CAPITOLO 8: RECOVERY


Attorno a lui il disordine della sua vita gli era apparso in ogni angolo della sua cuccia rappresentato da tutte le carte i rifiuti e le bottiglie vuote che aveva accumulato nel rimando sistematico dei problemi. Perfino il Tasso gli faceva notare che neanche una Tarma bulimica sarebbe entrata mai nella sua tana.

A quel punto aveva cominciato a mettere ordine, catalogare, eliminare.

Ma, cosa strana, nel pericolo che avvertiva presente, non lo faceva più meticolosamente, geometricamente e inutilmente ma dava senso alle sue azioni. Alla qualità della vita tesa al progetto, al miglioramento dei propri talenti, alla conoscenza.

Per le coccole c'erano sempre le terme di acqua calda, massaggi e diete.

Leggendo e appassionandosi ai musei aveva imparato a riconoscere il cammino di altre persone sensibili e i loro sforzi di sopravvivenza per mettersi in contatto con altri attraverso l'espressione della loro esperienza.

Collegandosi alla creatività e inizialmente sfornito di mezzi d'espressione aveva cominciato a cucinare. Gli piaceva andare a caccia di cibo, lo faceva sentire appartenente alla realtà.
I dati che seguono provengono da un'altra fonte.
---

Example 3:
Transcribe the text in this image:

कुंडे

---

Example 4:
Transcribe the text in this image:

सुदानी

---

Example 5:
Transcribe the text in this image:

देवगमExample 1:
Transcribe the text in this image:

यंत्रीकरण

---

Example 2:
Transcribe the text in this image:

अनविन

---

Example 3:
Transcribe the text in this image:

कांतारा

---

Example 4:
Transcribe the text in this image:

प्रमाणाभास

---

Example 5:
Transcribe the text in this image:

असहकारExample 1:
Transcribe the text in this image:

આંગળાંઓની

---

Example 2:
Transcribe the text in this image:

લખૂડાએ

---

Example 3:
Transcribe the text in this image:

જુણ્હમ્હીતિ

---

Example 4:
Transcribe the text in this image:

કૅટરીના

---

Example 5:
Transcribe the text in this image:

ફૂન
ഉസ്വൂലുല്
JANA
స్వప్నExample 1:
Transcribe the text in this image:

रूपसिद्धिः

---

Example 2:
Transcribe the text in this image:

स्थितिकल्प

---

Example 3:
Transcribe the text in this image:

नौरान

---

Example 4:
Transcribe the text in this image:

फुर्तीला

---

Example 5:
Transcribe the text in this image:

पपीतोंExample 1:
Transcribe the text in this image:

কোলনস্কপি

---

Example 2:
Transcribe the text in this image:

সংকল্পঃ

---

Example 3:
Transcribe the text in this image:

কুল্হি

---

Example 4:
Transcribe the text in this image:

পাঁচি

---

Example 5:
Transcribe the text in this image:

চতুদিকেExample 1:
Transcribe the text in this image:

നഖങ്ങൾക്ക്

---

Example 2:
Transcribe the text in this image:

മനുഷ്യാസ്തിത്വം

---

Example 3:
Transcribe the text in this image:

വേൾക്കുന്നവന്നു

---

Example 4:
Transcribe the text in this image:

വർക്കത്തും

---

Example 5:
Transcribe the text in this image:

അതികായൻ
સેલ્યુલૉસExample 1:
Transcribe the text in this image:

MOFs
Coi complessi che circolavano fra le femmine circa il loro degrado a subcasalinghe, cucinare era un ruolo che lo avrebbe aiutato in società.

Contemporaneamente aveva cominciato a tenere un diario. Gli sembrava di comunicare in qualche modo con qualcuno. E le domande, i sogni, i pensieri più ricorrenti si affollavano naturalmente sulle pagine aiutandolo a districarsi fra desideri e paure. Cominciava a conoscerli e ad affrontarli.

Poi ne discuteva con la sua libraia Matilde, una mantide religiosa molto affascinante a cui parlava dei suoi film favoriti e che andava a trovare sempre più spesso quando smontava dal lavoro, anche quello in serio pericolo.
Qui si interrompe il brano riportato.